Second, start tackling your debts.
Yes, it can be tricky to save and pay your debt at the same time, all while keeping to a budget, but it can be done. It requires discipline and consistency. Some people choose to pay off their debts with the highest interest rates first. Others decide to break their debts down from the smallest to highest amount and start with the lowest debt first. Whichever will make it easier for you to set up a plan and stick with it, choose that option and start slashing your debt.

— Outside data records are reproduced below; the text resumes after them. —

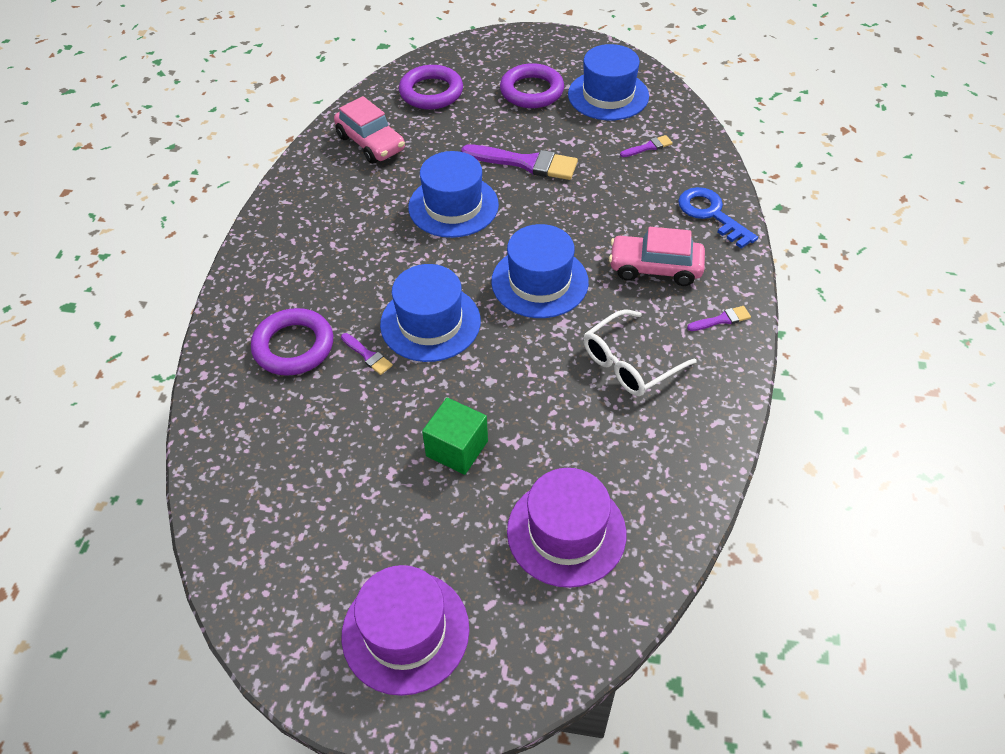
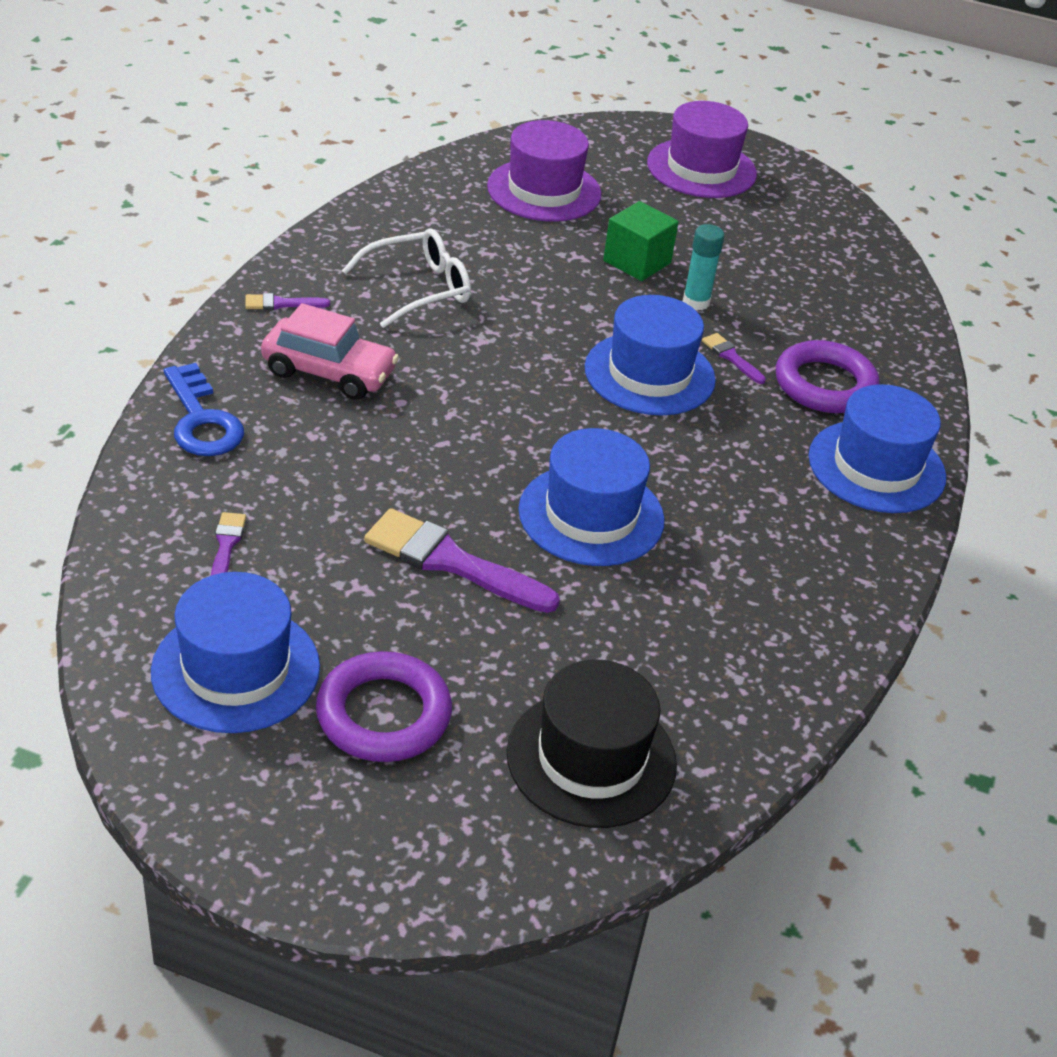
camera: 175 degrees left, 10 degrees down
pink car [334,96,405,164] -> none
purple ring [399,65,463,109] -> black hat [507,660,677,828]
blue hat [491,224,589,318] -> blue hat moved to [808,384,946,513]
purple brush [620,135,673,157] -> purple brush turned 105 degrees clockwise [211,512,246,575]
none -> turquoise glue stick [683,224,724,311]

How to implement: Make a spreadsheet listing all your debts, the amounts due, and the interest rates for each. Add a column for a due date for each debt to be paid off. Set automatic payments ahead of time that correlates with your chart and delete each debt as it’s paid off so you can visually see your financial wins.
Third, pay your taxes.
Paying taxes makes everyone groan, but they are a constant in life, so it’s best to pay in full and on time to avoid additional fees and notices from the IRS. If you’ve been feeling downtrodden by back-owed taxes, don’t ignore the problem. Explore your options. Programs like the IRS Fresh Start Initiative is a way to help people who are in debt and need a boost out. Professional tax relief services help individuals understand these types of benefits, and any downsides, and if they qualify for these types of programs.
Fourth, divide your “needs” from your “wants.”
Certain things like cable TV or a monthly magazine subscription may be so routine that they seem like “needs” when in reality, they are “wants.” List out every single monthly expense you have and put them in one of the two categories. A financial diet is similar to a health diet and you shouldn’t simply deprive yourself. Allow yourself a small splurge or two, but work it into your monthly budget, so you don’t get too far off track.
How to implement: Write down all your expenses and itemize them. Things like rent, electricity and groceries are needs. However, there are ways to cut costs even when it comes to necessities. Think about downgrading your living space. If you have a two-bedroom, but don’t actually need the extra space, rent a one-bedroom or studio instead. Plan a grocery list ahead of time to keep within your budget and to prevent any spontaneous purchases at the checkout line. When it comes to wants, cancel your monthly cable (this is usually between $30 and $100 per month!) and get something like a Google Chromecast.
With a one-time payment of about $30, it will save you a good amount in the long run. You’d be surprised how many extra costs add up over a month on things you don’t need or really even want at all.
You can take control of your money rather than feeling like it’s always controlling you. Prioritize your financial goals and make sure to check your progress (and any potential setbacks) week-to-week to ensure a successful plan.